The new BBC version, directed by Tim Fywell from a script by Sandy Welch, had some intriguing elements. Relocated to the post-WW1 period (1921), it attempted (as The Innocents did not) to create a frame structure analogous to the tale-being-told device in the original story: here the governess (competently played by Michelle Dockery) is given first-person narrative agency, as she recounts her experiences at Bly to a psychiatrist (Dan Stevens) in a mental hospital where she has been incarcerated. The drama certainly made the most of the governess’s own sexual appetites: fantasy scenes of her romping with the children’s mysterious uncle (played by Mark Umbers, a talented and sadly underused actor) spelled this aspect out in no uncertain terms. But Welch’s adaptation ultimately seemed to vindicate the governess’s visions, critiquing a reading of them as feminine hysteria and linking the character, by implication, to the shell-shocked soldiers seen throughout the film. (A nod to Mrs Dalloway, perhaps?) This conceit, though very interesting, ultimately served to bog the story down, distracting from the central events at Bly, which were not terribly well executed in this version. We may not have expected the sensuous elegance of the Clayton film but Fywell’s style became downright clunky, the tension dissipating scene by scene. Thus the adaptation gradually became a rather incoherent amalgam of generic effects: scenes spuriously relocated to graveyards, appallingly heavy-handed flashbacks demonstrating the servants’ deviance, an intrusive score. Even the governess's sympathetic confidante Mrs Grose (Sue Johnston) was turned, rather bizarrely, into a figure of suspicion, with a habit of hanging around in cemeteries. Since the performances of the two child actors playing Miles and Flora were, sadly, not quite adequate, the adaptation lost much of its power to disturb, and was never very scary. James, with his special gift for dialogue and his genius for scene-making, created a story much more intrinsically dramatic than the adaptation proved to be.

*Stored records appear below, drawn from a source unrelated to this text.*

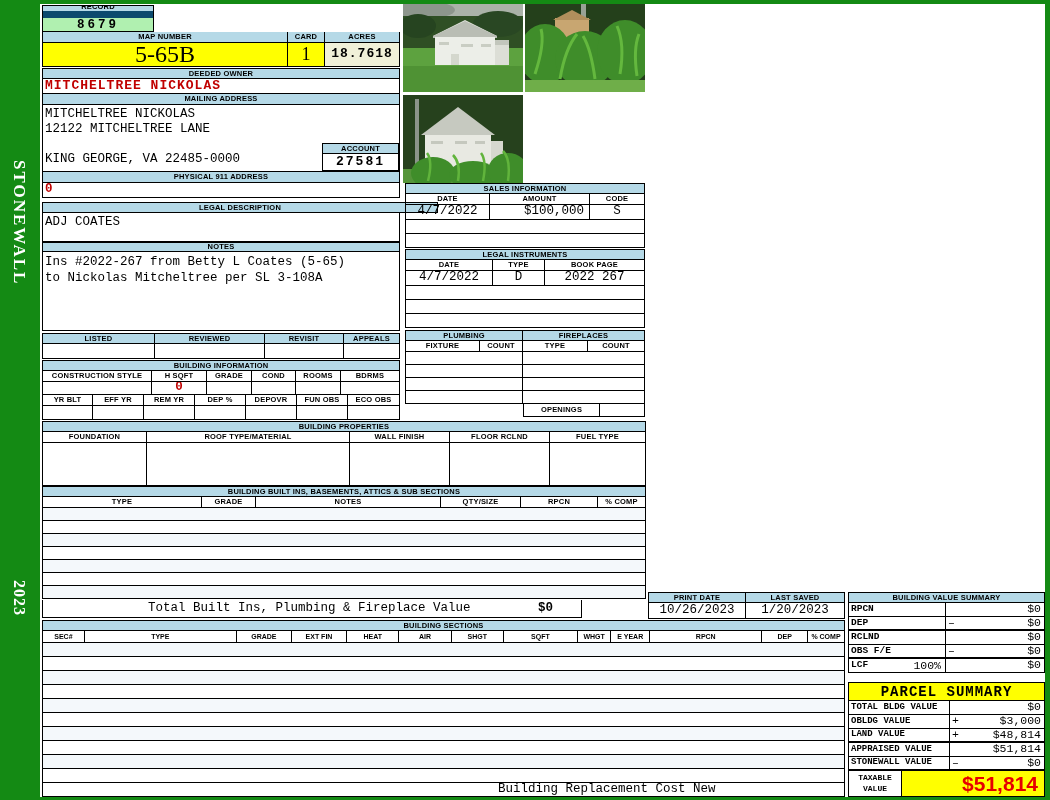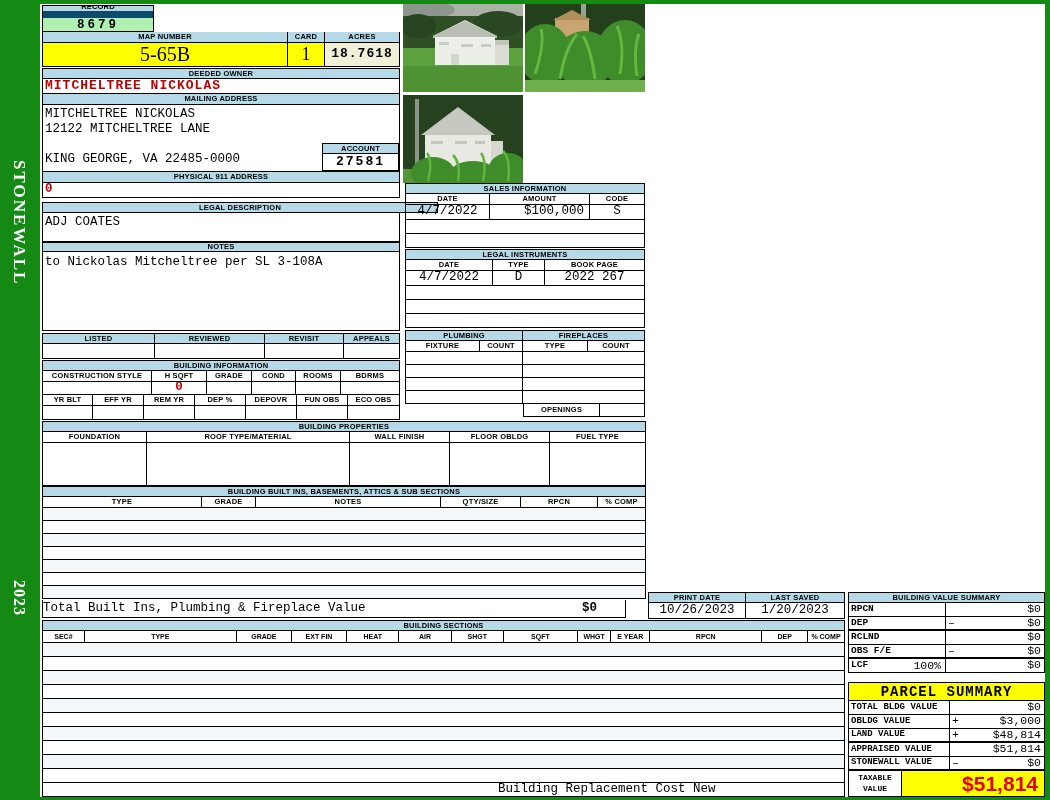--- a/index.html
+++ b/index.html
@@ -57,7 +57,7 @@
       <div class="bar h" style="width:75px">ACRES</div>
     </div>
     <div class="tr" style="height:24px">
-      <div class="yellow serif" style="width:246px;font-size:20px">5-65B</div>
+      <div class="yellow serif" style="width:246px;font-size:24px">5-65B</div>
       <div class="yellow serif" style="width:37px;font-size:18px">1</div>
       <div class="cream mb" style="width:75px;letter-spacing:1px;font-size:13px">18.7618</div>
     </div>

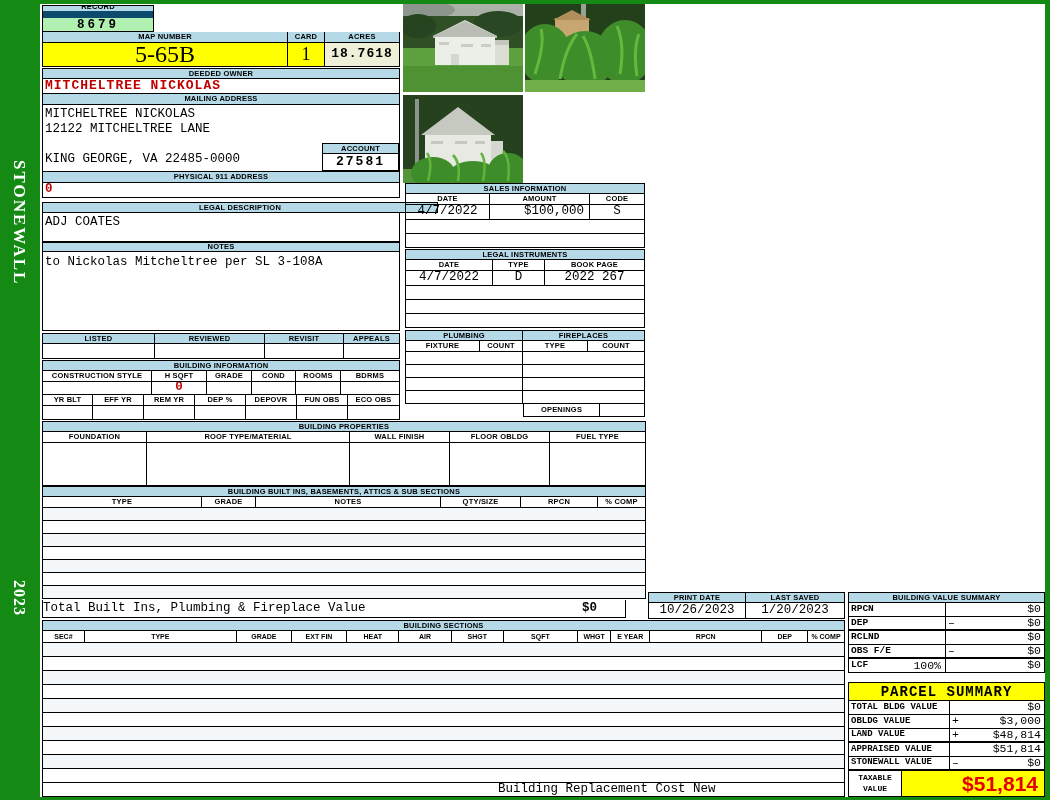--- a/index.html
+++ b/index.html
@@ -98,6 +98,7 @@
     <div class="bar h b" style="height:10px">NOTES</div>
     <div class="tr" style="height:79px">
       <div style="width:358px;flex-direction:column;align-items:flex-start;justify-content:flex-start;padding:2px">
+        <div class="m" style="line-height:16px">Ins #2022-267 from Betty L Coates (5-65)</div>
         <div class="m" style="line-height:16px">to Nickolas Mitcheltree per SL 3-108A</div>
       </div>
     </div>

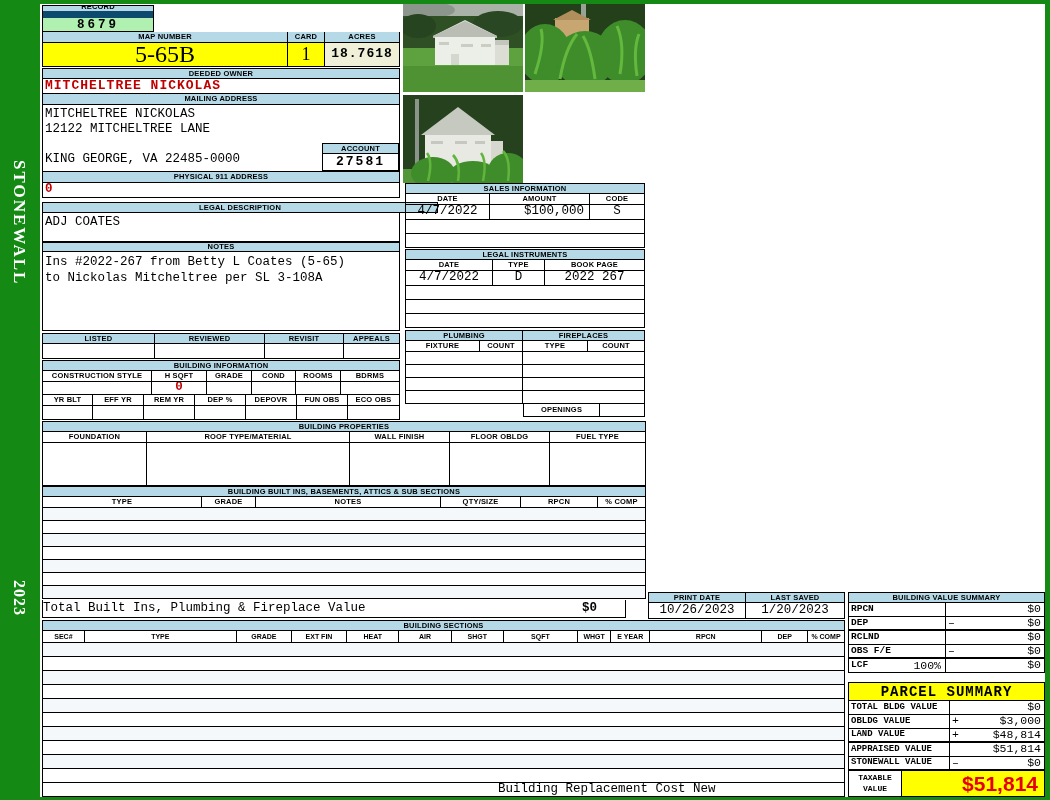--- a/index.html
+++ b/index.html
@@ -163,7 +163,7 @@
       <div class="h" style="width:105px">FOUNDATION</div>
       <div class="h" style="width:203px">ROOF TYPE/MATERIAL</div>
       <div class="h" style="width:100px">WALL FINISH</div>
-      <div class="h" style="width:100px">FLOOR OBLDG</div>
+      <div class="h" style="width:100px">FLOOR RCLND</div>
       <div class="h" style="width:96px">FUEL TYPE</div>
     </div>
     <div class="tr" style="height:43px">

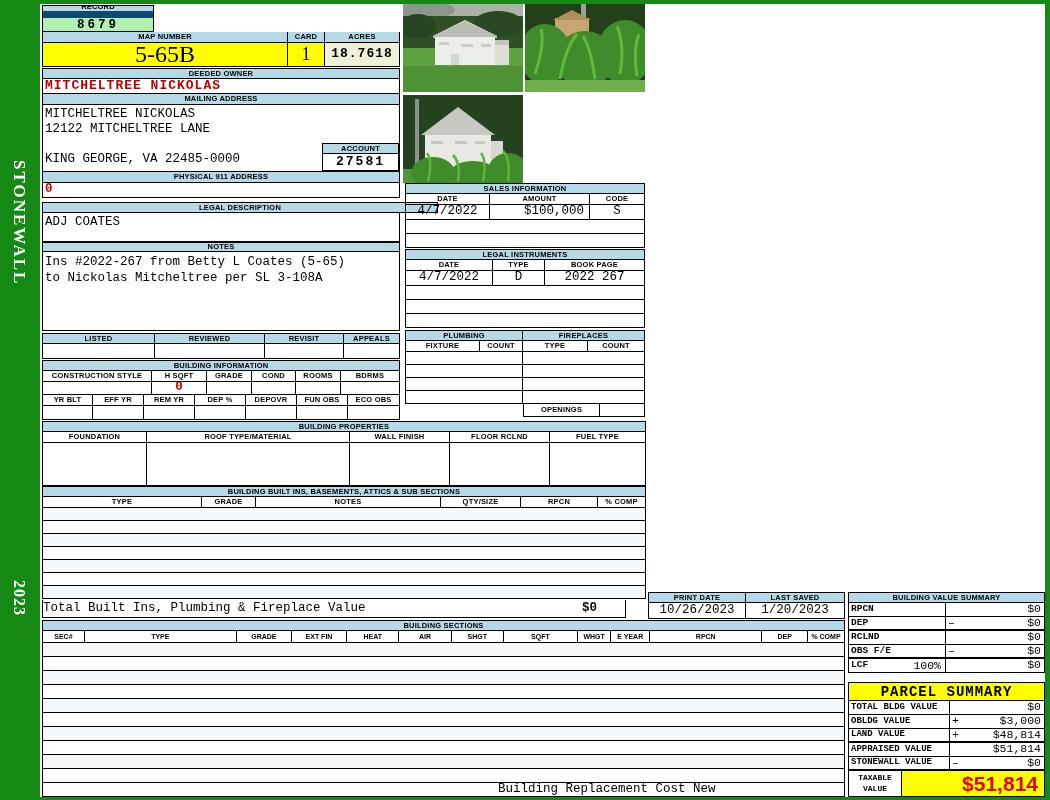--- a/index.html
+++ b/index.html
@@ -207,7 +207,7 @@
         <div class="alt" style="width:604px"></div>
       </div>
     <div class="tr" style="height:18px;margin-top:1px">
-      <div class="l" style="width:584px;">
+      <div class="l" style="width:540px;padding-left:105px">
         <span class="m">Total Built Ins, Plumbing &amp; Fireplace Value</span>
         <span class="mb" style="margin-left:auto;padding-right:28px">$0</span>
       </div>

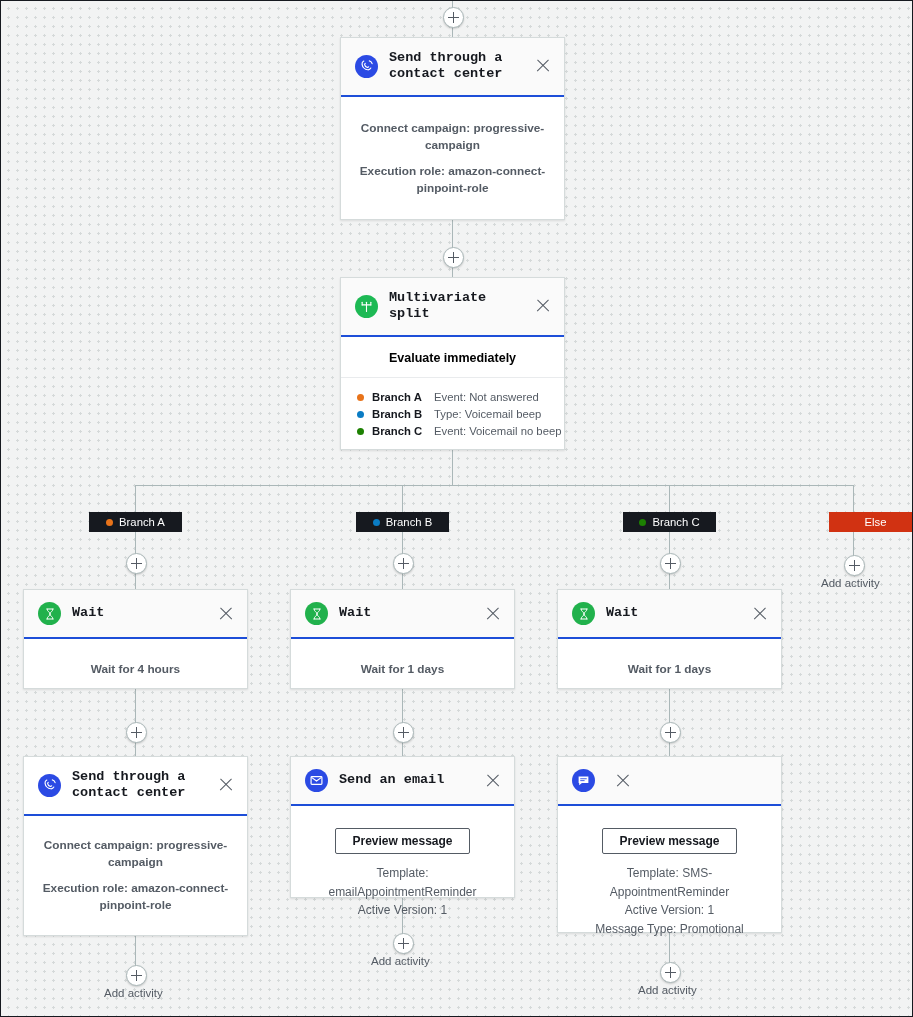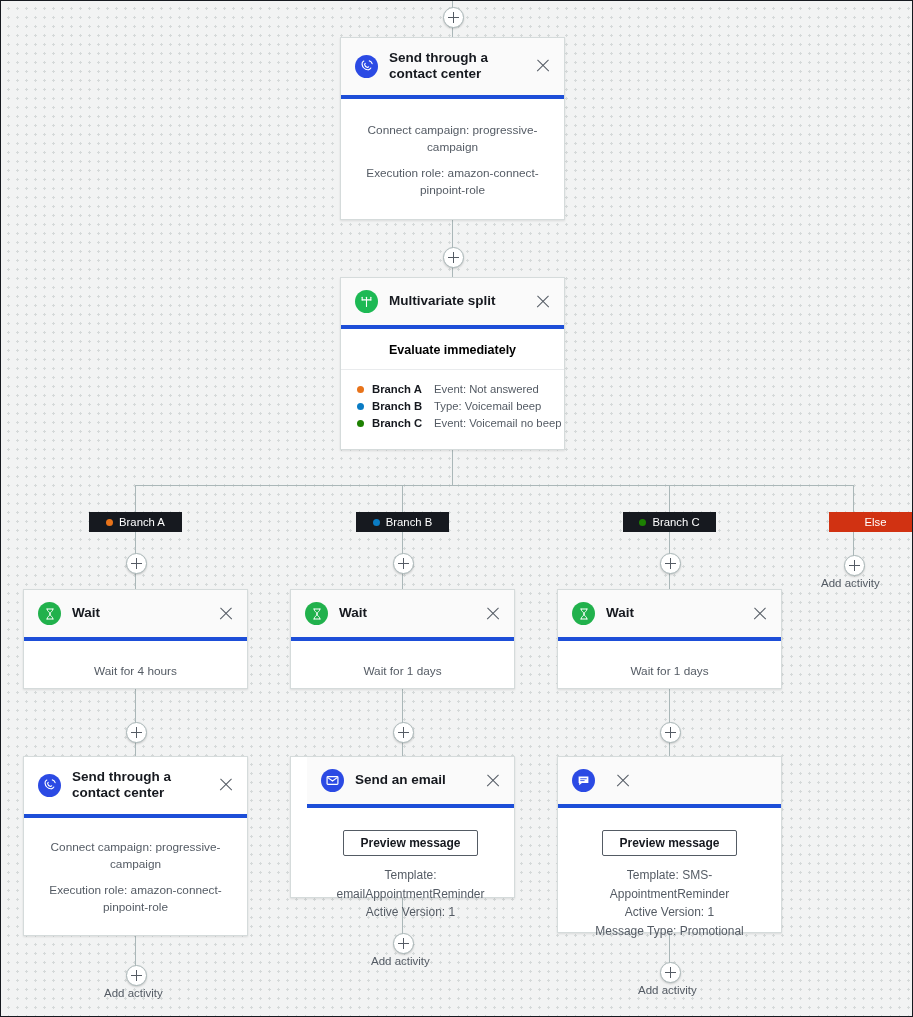--- a/index.html
+++ b/index.html
@@ -75,9 +75,10 @@
     align-items: center;
     padding: 12px 12px 12px 14px;
     background: #fafafa;
-    border-bottom: 4px solid #1d4ed8;
+    border-bottom: 2px solid #1d4ed8;
     box-sizing: border-box;
     min-height: 48px;
+    font-family: Liberation Mono, monospace;
   }
   .card-head.plain { background: #ffffff; }
   .card-icon {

As well as the memory of the Clayton film casting its long shadow, The Turn of the Screw has also been homaged brilliantly by Alejandro Amenábar in The Others (2001), in which Nicole Kidman memorably channelled Kerr’s woman-on-the-verge intensity. Capped by a confused and derivative ending which suggested that the saga was about to begin all over again, with another governess as the victim, Welch and Fywell’s version sacrificed its more interesting ideas and fell sadly flat.